Junelectric Bill Relief: A Temporary Pause in Rising Costs
Consumers and businesses across Hawaii can expect a modest decrease in their electricity bills for June. This respite follows a period of rising energy costs in April and May, primarily driven by fluctuations in global oil prices, which directly impact the fuel adjustment clause (FAC) on Hawaiian Electric bills. While this reduction offers immediate operational cost savings, it underscores the volatile nature of energy pricing and the need for continued vigilance in budgeting.
Who's Affected?
Small Business Operators (small-operator): The dip in electricity bills provides a welcome, albeit temporary, reduction in overhead for businesses such as restaurants, retail stores, and service providers. For a small restaurant, this could translate to an extra few hundred dollars in discretionary funds per month, potentially allowing for increased marketing spend or small staff bonuses. However, businesses heavily reliant on consistent energy pricing for their operational models should not view this as a permanent change.
Tourism Operators (tourism-operator): Hotels, resorts, and tour operators will see a marginal decrease in operating expenses due to lower electricity consumption. For a large hotel, this might mean savings in the range of late hundreds to low thousands of dollars for the month, depending on energy usage. This can slightly improve profit margins but is unlikely to influence pricing strategies on its own.
Agriculture & Food Producers (agriculture): Energy-intensive agricultural operations, such as indoor farming, extensive irrigation systems, and food processing plants, will benefit from reduced utility costs. This could lead to a slight easing of pressure on food production costs, potentially allowing for more stable pricing for local produce. However, the impact will vary significantly based on the specific energy demands of each operation.
Real Estate Owners (real-estate): While property owners and managers will see a slight reduction in the operating expenses for properties they manage, the impact on a per-unit basis is likely to be minimal.
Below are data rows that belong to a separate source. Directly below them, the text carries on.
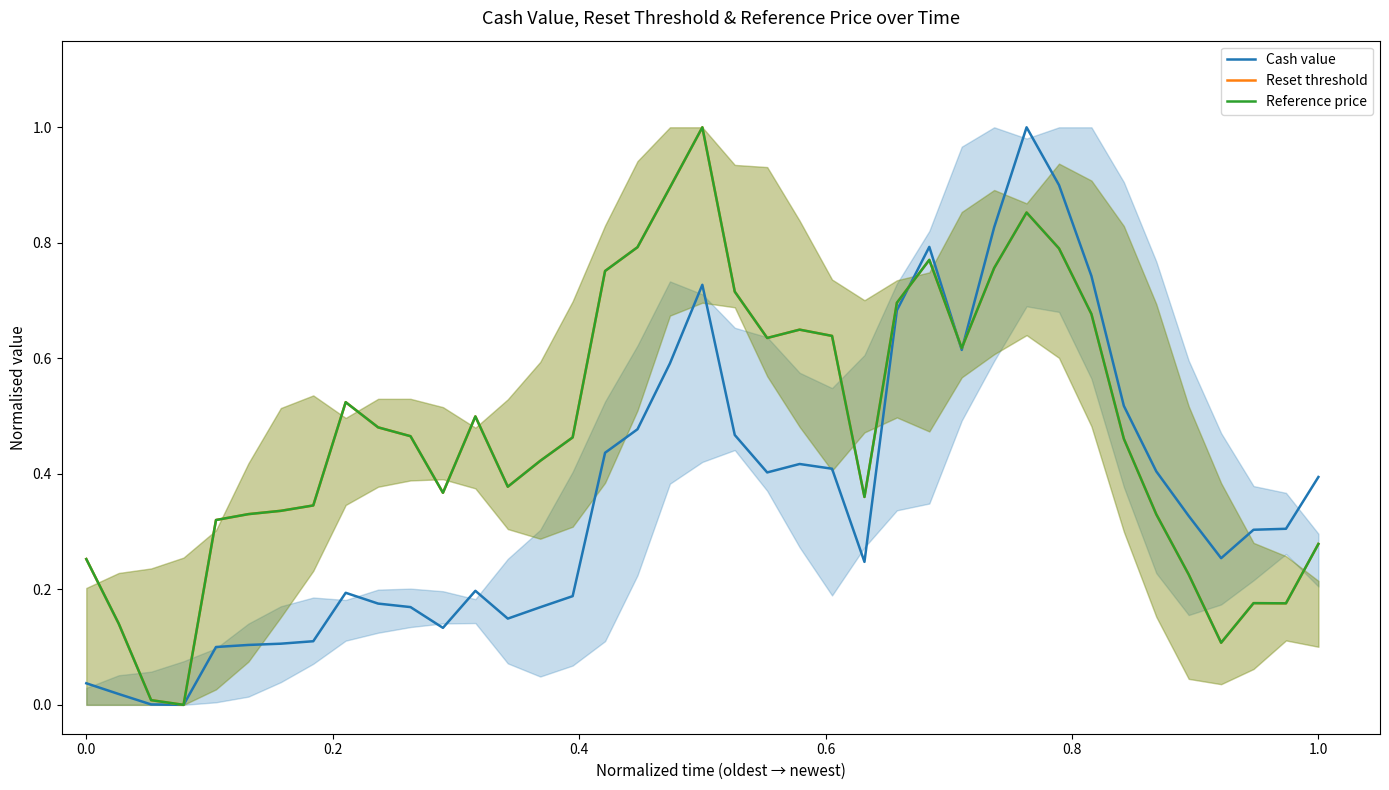

What is the difference between the second highest and second lowest values in the Cash value series?

0.9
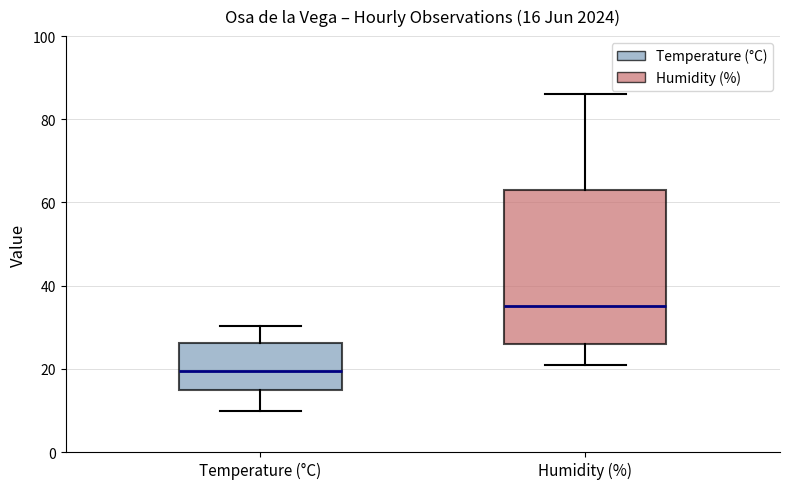

Comparing the boxes themselves (not the whiskers), which one is the tallest?

Humidity (%)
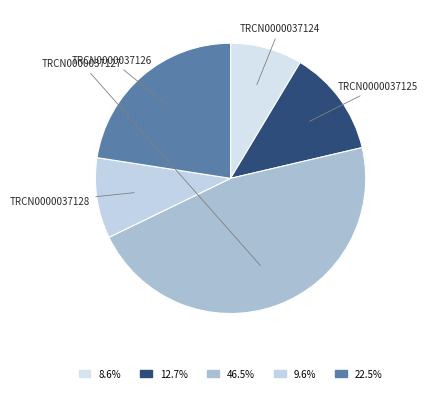

True or false: TRCN0000037126 accounts for 23% of the total.

True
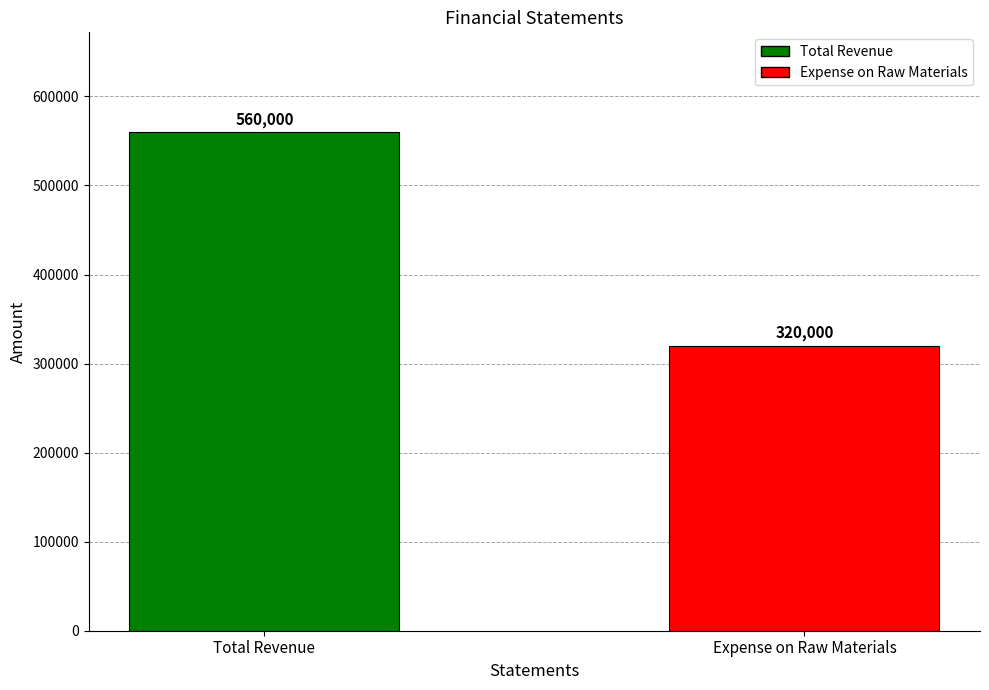

Reading right to left, transcribe all the data shown in this chart.

320000	560000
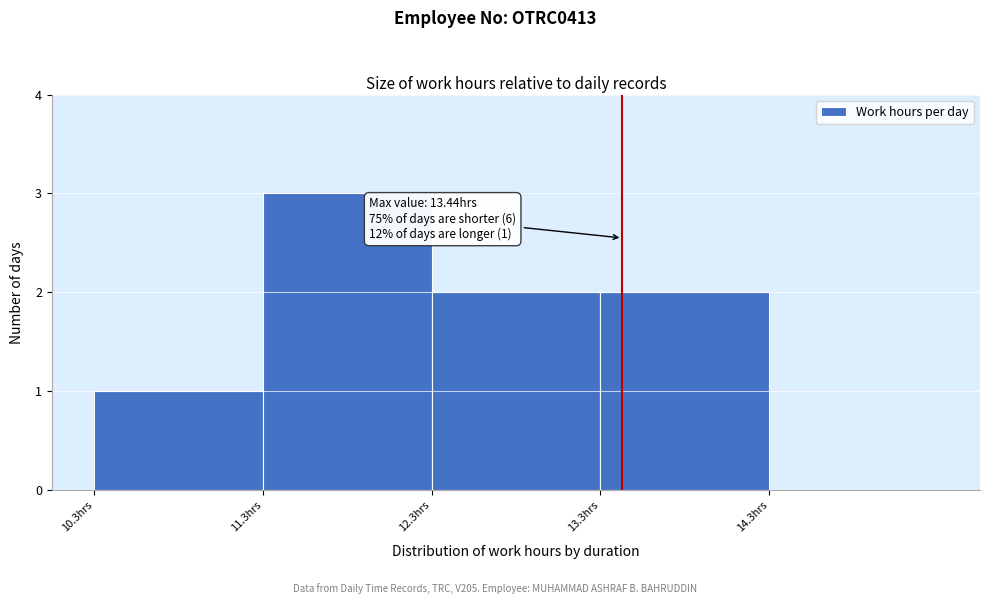

Which range on the x-axis has the tallest bar?

11.31 to 12.31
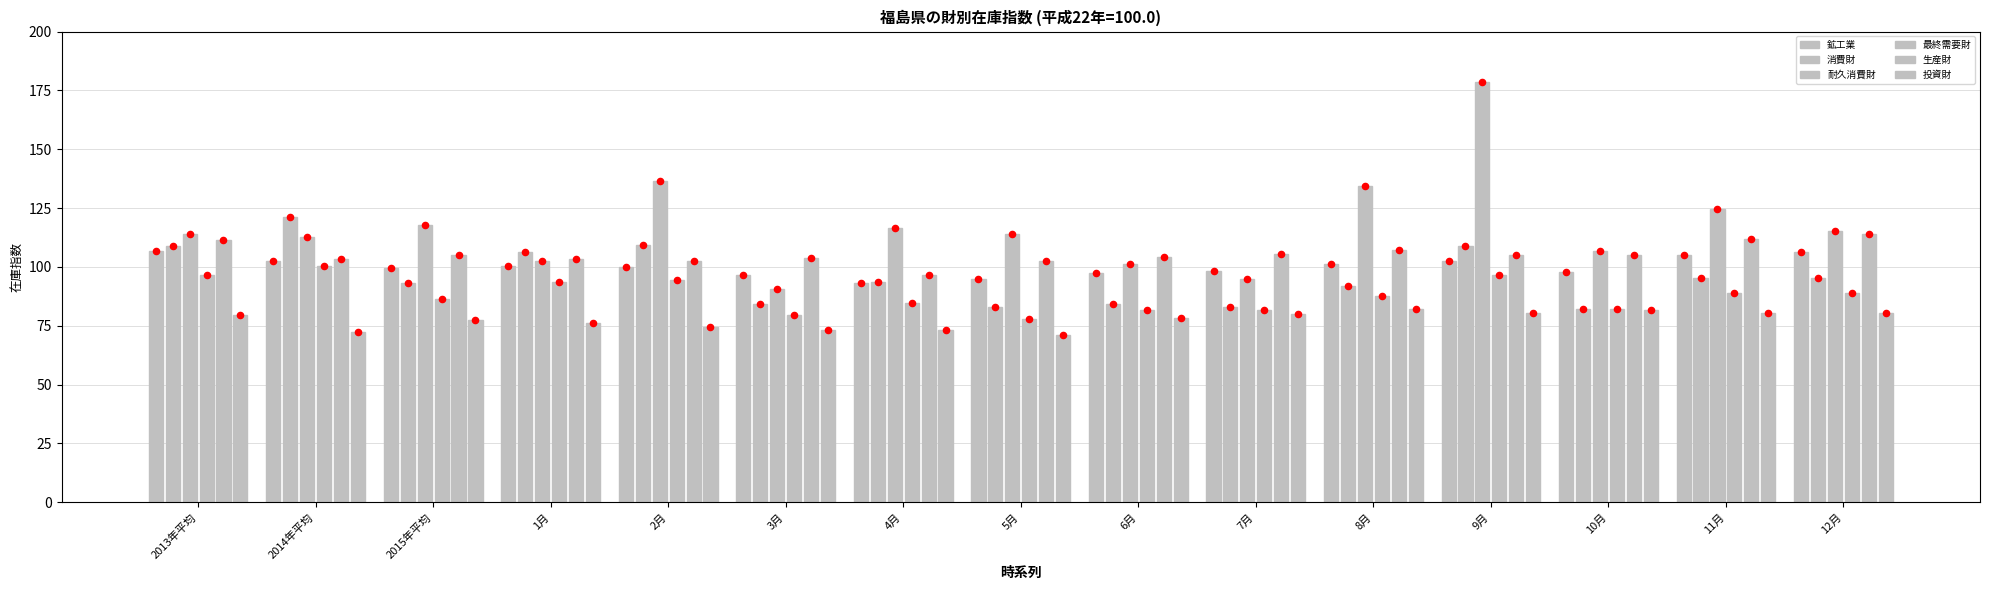

Is the value of 消費財 at 12月 greater than the value of 生産財 at 9月?

No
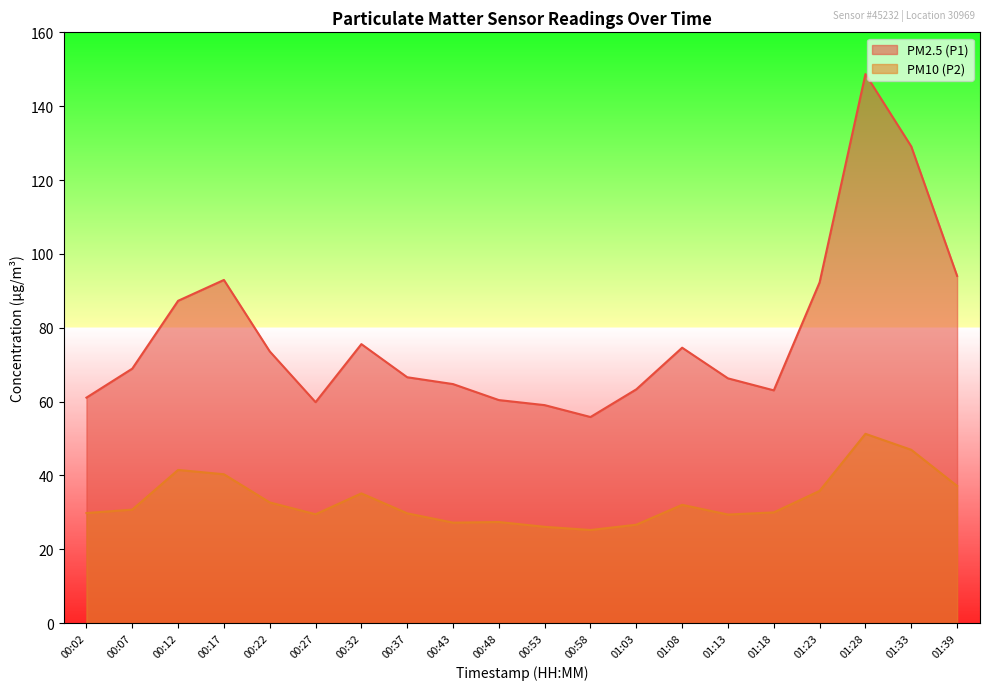

How many lines are shown in the chart?

2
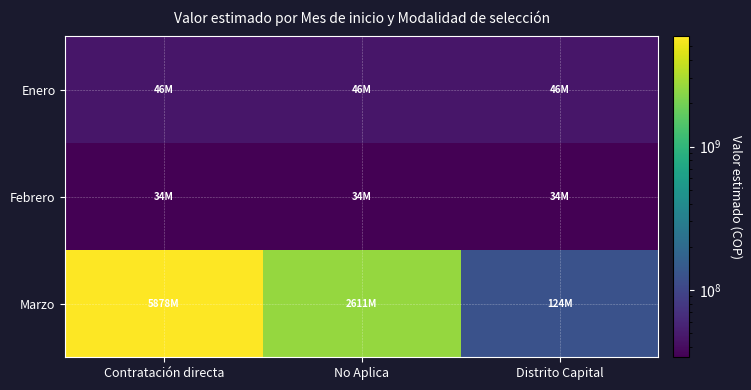

What is the smallest value displayed?

33810000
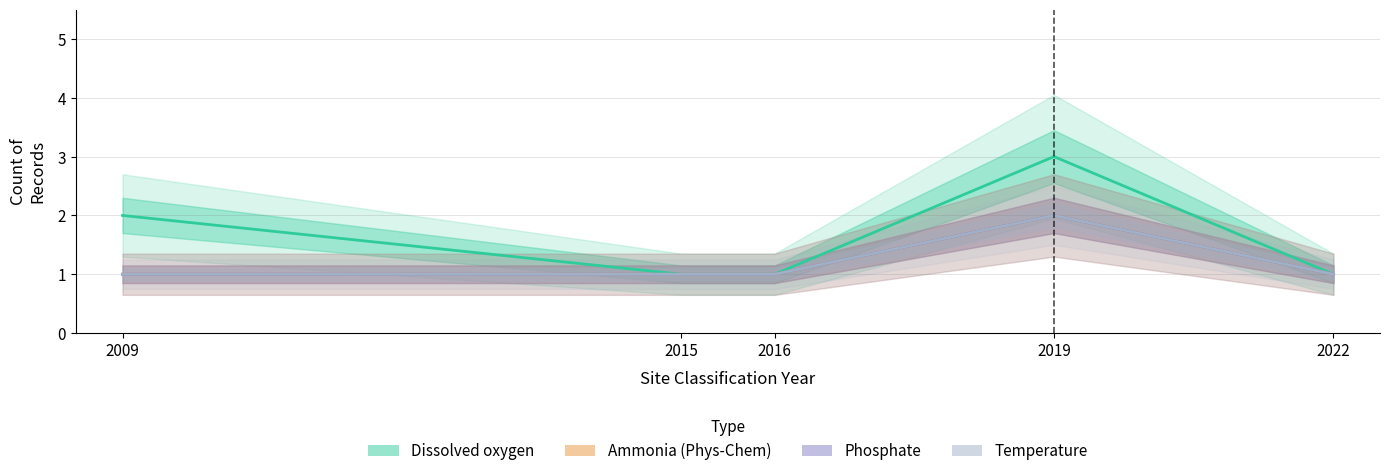

How many Temperature values are between 1 and 2?

5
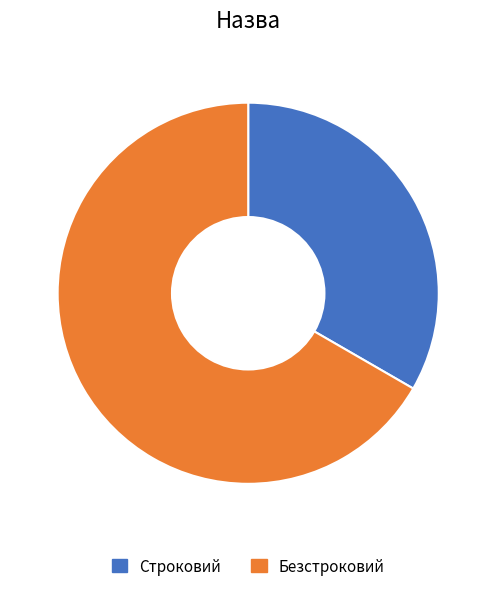

Which has a higher value, Строковий or Безстроковий?

Безстроковий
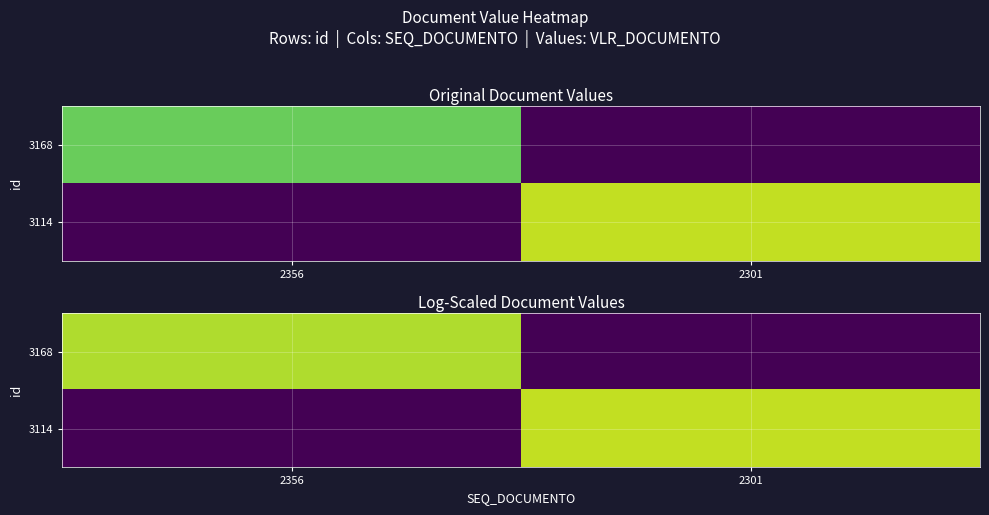

How many values in 3168 are above zero?

1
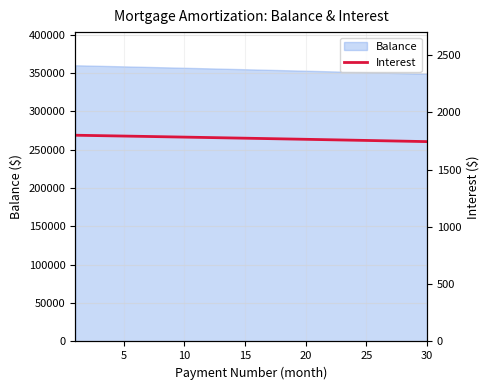

What is the highest value of the Balance series?

360000.0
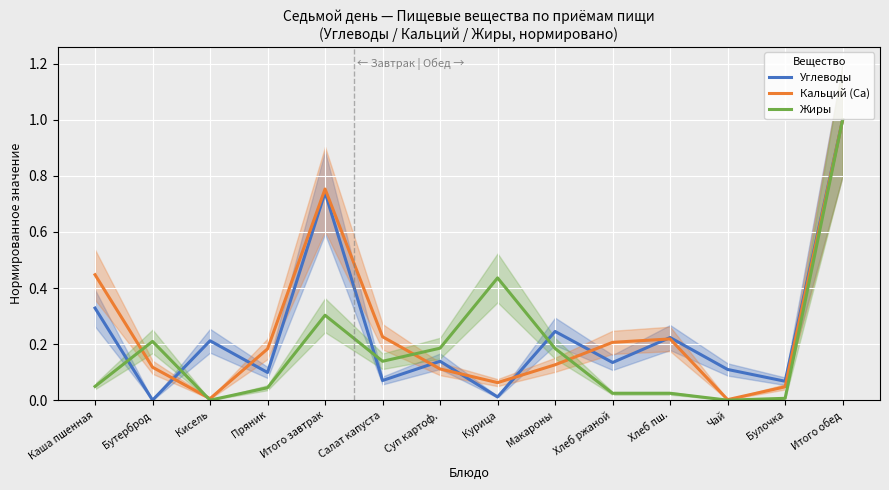

Reading left to right, extract all data points from this chart.

Углеводы: Каша пшенная=0.3	Бутерброд=0.0	Кисель=0.2	Пряник=0.1	Итого завтрак=0.7	Салат капуста=0.1	Суп картоф.=0.1	Курица=0.0	Макароны=0.2	Хлеб ржаной=0.1	Хлеб пш.=0.2	Чай=0.1	Булочка=0.1	Итого обед=1.0
Кальций (Ca): Каша пшенная=0.4	Бутерброд=0.1	Кисель=0.0	Пряник=0.2	Итого завтрак=0.8	Салат капуста=0.2	Суп картоф.=0.1	Курица=0.1	Макароны=0.1	Хлеб ржаной=0.2	Хлеб пш.=0.2	Чай=0.0	Булочка=0.0	Итого обед=1.0
Жиры: Каша пшенная=0.0	Бутерброд=0.2	Кисель=0.0	Пряник=0.0	Итого завтрак=0.3	Салат капуста=0.1	Суп картоф.=0.2	Курица=0.4	Макароны=0.2	Хлеб ржаной=0.0	Хлеб пш.=0.0	Чай=0.0	Булочка=0.0	Итого обед=1.0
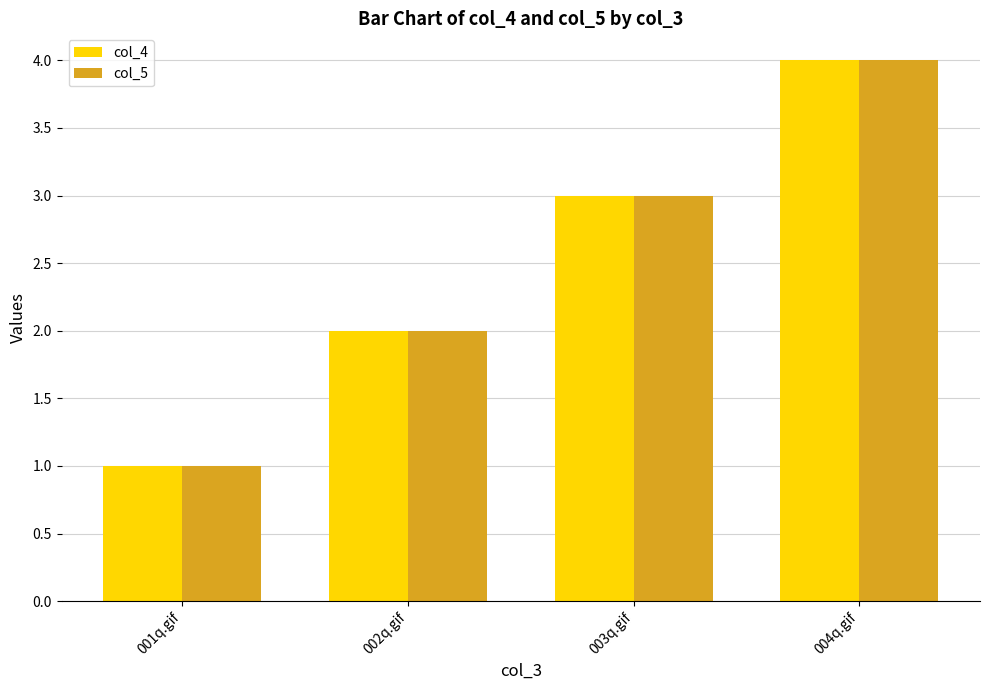

At which category does the chart reach its minimum across all series?

001q.gif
For landlords, this might slightly improve net operating income, but the change is not significant enough to warrant immediate adjustments to rental rates or tenant agreements.
Second-Order Effects
Current reductions in electricity prices → marginally improved business profit margins and consumer spending power → potential for slight increase in demand for local goods and services → sustained pressure on labor markets if demand outstrips supply → potential for wage inflation in service sectors if operating cost savings are passed to consumers, offsetting some of the previous inflationary pressures.
What to Do
While the current dip in electricity bills offers welcome relief, the underlying volatility of global fuel markets means this trend is subject to change. Businesses should use this period to review their energy consumption and budgets.
Small Business Operators: Conduct an energy audit of your premises. Identify opportunities to improve energy efficiency, such as upgrading to LED lighting, optimizing HVAC systems, or investing in energy-efficient appliances. Explore demand-response programs offered by Hawaiian Electric, which can provide further savings by adjusting usage during peak times. Factor potential future price increases into your 2025 budget to avoid being caught off guard.
Tourism Operators: Re-evaluate your energy management strategies. Implement or enhance staff training on energy conservation. Investigate opportunities for renewable energy integration, such as solar power, which can provide long-term cost stability and hedge against future fossil fuel price hikes. Review contracts with energy-intensive suppliers to see if any cost savings can be negotiated.
Agriculture & Food Producers: Assess the energy efficiency of your farming and processing equipment. Prioritize upgrades for the most energy-intensive machinery. Investigate potential grants or incentives for adopting renewable energy solutions or energy-efficient technologies within your operations. Consider long-term supply contracts for key inputs that may be sensitive to energy costs.
Real Estate Owners: Use this period to communicate any minor operational cost savings to tenants, fostering goodwill. Continue to plan for potential capital expenditures on energy-efficient upgrades during property renovations or major maintenance cycles. Monitor new renewable energy incentives that may become available for commercial properties.
Monitoring Energy Markets
Businesses should establish a quarterly review cycle for energy costs. This includes tracking global crude oil prices (e.g., West Texas Intermediate and Brent crude), monitoring Hawaiian Electric's fuel adjustment clause filings, and staying informed about geopolitical events that could impact oil supply. If oil prices consistently rise above $90 per barrel for several months, or if Hawaiian Electric announces significant increases in its FAC, businesses should be prepared to re-evaluate operational budgets and explore further cost-saving measures.